• **Assigned task**
Write out, as a JSON list of strings, every line from the one containing "(o *PatchedWritableRelationshipAssociation) GetId()" down to the final line below, with one string per line and blank lines omitted.

• **Data extracts**

══════

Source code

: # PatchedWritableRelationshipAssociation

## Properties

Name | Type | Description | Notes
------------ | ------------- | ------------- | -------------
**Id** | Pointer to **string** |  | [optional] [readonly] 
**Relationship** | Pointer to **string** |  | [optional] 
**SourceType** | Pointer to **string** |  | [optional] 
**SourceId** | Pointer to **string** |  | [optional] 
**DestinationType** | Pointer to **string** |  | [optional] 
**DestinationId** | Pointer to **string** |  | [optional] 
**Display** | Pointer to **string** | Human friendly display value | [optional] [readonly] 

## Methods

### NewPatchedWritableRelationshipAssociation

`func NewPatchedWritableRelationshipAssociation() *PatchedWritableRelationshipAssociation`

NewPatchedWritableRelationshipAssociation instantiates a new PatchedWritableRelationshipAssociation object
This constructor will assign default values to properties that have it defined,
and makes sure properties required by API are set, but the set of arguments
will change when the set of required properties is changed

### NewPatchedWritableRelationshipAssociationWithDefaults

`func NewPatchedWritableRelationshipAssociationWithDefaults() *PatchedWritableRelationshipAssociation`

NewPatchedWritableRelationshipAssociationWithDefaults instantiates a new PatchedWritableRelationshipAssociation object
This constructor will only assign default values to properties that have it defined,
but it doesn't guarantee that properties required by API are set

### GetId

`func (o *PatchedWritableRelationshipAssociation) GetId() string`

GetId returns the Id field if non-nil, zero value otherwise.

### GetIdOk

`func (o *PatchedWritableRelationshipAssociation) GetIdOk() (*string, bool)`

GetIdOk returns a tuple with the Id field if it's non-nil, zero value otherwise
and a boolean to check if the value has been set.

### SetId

══════

• **Output below**
[
  "`func (o *PatchedWritableRelationshipAssociation) GetId() string`",
  "GetId returns the Id field if non-nil, zero value otherwise.",
  "### GetIdOk",
  "`func (o *PatchedWritableRelationshipAssociation) GetIdOk() (*string, bool)`",
  "GetIdOk returns a tuple with the Id field if it's non-nil, zero value otherwise",
  "and a boolean to check if the value has been set.",
  "### SetId"
]